I must be the only business writer in the Western world who can't get a call back from the very quotable Lucian Bebchuk.
The Harvard Law School professor is a dial-a-quote machine when it comes to his favorite topic, the abuses of executive compensation. In the book he coauthored, ``Pay Without Performance: The Unfulfilled Promise of Executive Compensation," and in big-city newspapers from London to LA, Bebchuk is a ubiquitous presence on the need for companies to do the right thing and rein in runaway executive pay. The New York Times quoted the guy at least four times in April alone, including twice in a single day.
Among other things, Bebchuk likes to talk about the positive effect of ``a new so-called outrage constraint" on the super-sized paychecks for CEOs. ``The caveat is that even though there is an outrage constraint, shareholders have very limited power to do anything about it," Bebchuk told the Times in January.
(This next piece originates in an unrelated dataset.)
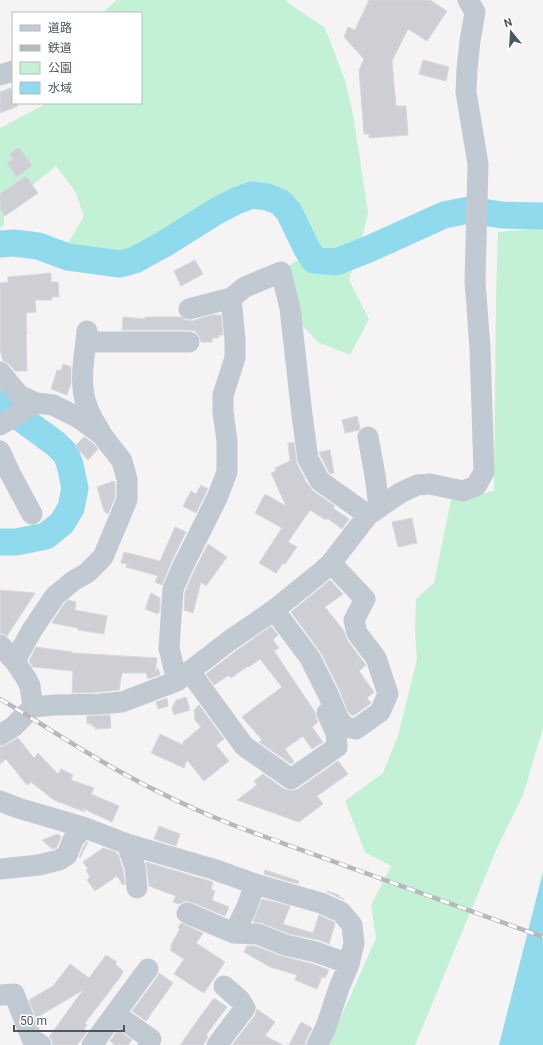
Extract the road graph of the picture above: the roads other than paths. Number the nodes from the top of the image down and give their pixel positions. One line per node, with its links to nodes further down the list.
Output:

If only that so-called outrage constraint could do something about reforming the professor's own bad behavior in his own neighborhood. More than a year ago I wrote about how the famous Harvard Law professor was using the law to block construction of a children's art studio next to his lovely home on Sacramento Street in Cambridge. Repeat: a children's art studio -- run, no less, by the nonprofit Agassiz Neighborhood Council, where his son, Alon, went every day after kindergarten.
The neighborhood council, which provides after-school care for about 100 kids, a summer camp, and other community services, spent years raising $1.2 million to renovate an old carriage house in its backyard into an art studio. Cambridge issued a permit three years ago, but Bebchuk and three other neighborhood whiners, including a Harvard rabbi and a Harvard zoologist, sued to block it, raising the usual NIMBY complaints about traffic and noise. As Bebchuk noted at a hearing four years ago: ``If it were to be on Garfield Street [a block away] maybe I would be here today speaking like some of the other people who wrote letters of support."
Bebchuk knows well how the law works -- or doesn't work. Three years after his suit was filed, the project remains at a standstill, shuffled around Middlesex Superior Court from judge to judge. Delay means the costs are rising, Bebchuk is winning, and the children of Cambridge are losing. And, by the way, Bebchuk and his family have spent much of the last year abroad. Does the guy have no shame?
``It's just where it was three years ago," says Terry DeLancey, executive director of the neighborhood council. ``The court has passed it around and around and around. It is as though we just got the permit."
DeLancey and her neighborhood council aren't giving up, and neither am I. A lot of Cambridge kids -- including my girls, Ariel, 14, and Mona Lee, 5 -- would love to have this art studio. So while Bebchuk is filing shareholder resolutions against the likes of Bristol-Myers Squibb and Time-Warner, landing on ``most influential" lists, and going on CNBC with Jim Cramer to declare, ``If it wasn't earned, it must be returned," I'll be keeping you up on what's happening -- or not happening -- on Sacramento Street.
In the meantime, you can share your thoughts with the Great Reformer at bebchuk@law.harvard.edu. The caveat is that even though there is an outrage constraint, neighbors have very limited power to do anything about it.
Neighborhood news. Rupert Murdoch, who sold the Boston Herald to Pat Purcell a dozen years ago, is now printing the Boston edition of his New York Post here at the Globe -- as was forecast in this space in March. The Globe prints about 35,000 copies of the Post, seven days a week, a Globe spokesman confirmed.